Sudán, un país de 46 millones de habitantes de mayoría musulmana y con un ingreso anual promedio de solo $750, se encuentra sumido en una guerra civil que ha desencadenado una crisis humanitaria de proporciones industriales. A dos años del inicio del conflicto, el país se encuentra al borde de la fragmentación, con el ejército y las Fuerzas de Apoyo Rápido (RSF), una poderosa milicia paramilitar, disputando el control del Estado.
La reconquista de la capital, Jartum, por parte del ejército en 2025 no logró abrir la puerta a negociaciones de paz, sino que pareció reforzar la convicción de ambas partes de que la guerra puede ganarse en el campo de batalla. Mientras tanto, el juego regional se ha vuelto cada vez más complejo, con Egipto y Arabia Saudita respaldando al ejército, y Emiratos Árabes Unidos apoyando a la RSF.
En el plano interno, la guerra ha dinamitado el proceso de transición pos-Bashir, con la militarización de la sociedad en ascenso. El ejército ha comenzado a armar milicias locales para combatir a la RSF en Darfur y Kordofán, una táctica que podría volverse en su contra, generando caos e ingobernabilidad en el este del país.
La posibilidad de negociaciones existe, pero requiere una presión internacional coordinada. Egipto y Arabia Saudita tienen influencia directa sobre el general Burhan, y podrían usar la victoria en Jartum como punto de partida para exigir una salida política.
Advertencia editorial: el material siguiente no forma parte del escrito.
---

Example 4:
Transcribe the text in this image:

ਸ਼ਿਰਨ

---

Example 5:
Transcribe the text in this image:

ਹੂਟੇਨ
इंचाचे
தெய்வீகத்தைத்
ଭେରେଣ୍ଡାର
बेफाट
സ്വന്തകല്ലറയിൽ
Emiratos debería hacer lo propio con la RSF. Pero por ahora, cada actor externo sigue jugando su propio juego, y Occidente aún no ha asumido un rol protagónico.
El tiempo corre en contra. Cada día que pasa sin negociación real es un paso más hacia la fragmentación de Sudán y la desestabilización de su vecindario.
La pregunta no es si esta guerra afectará a otros países, sino cuántos y por cuánto tiempo.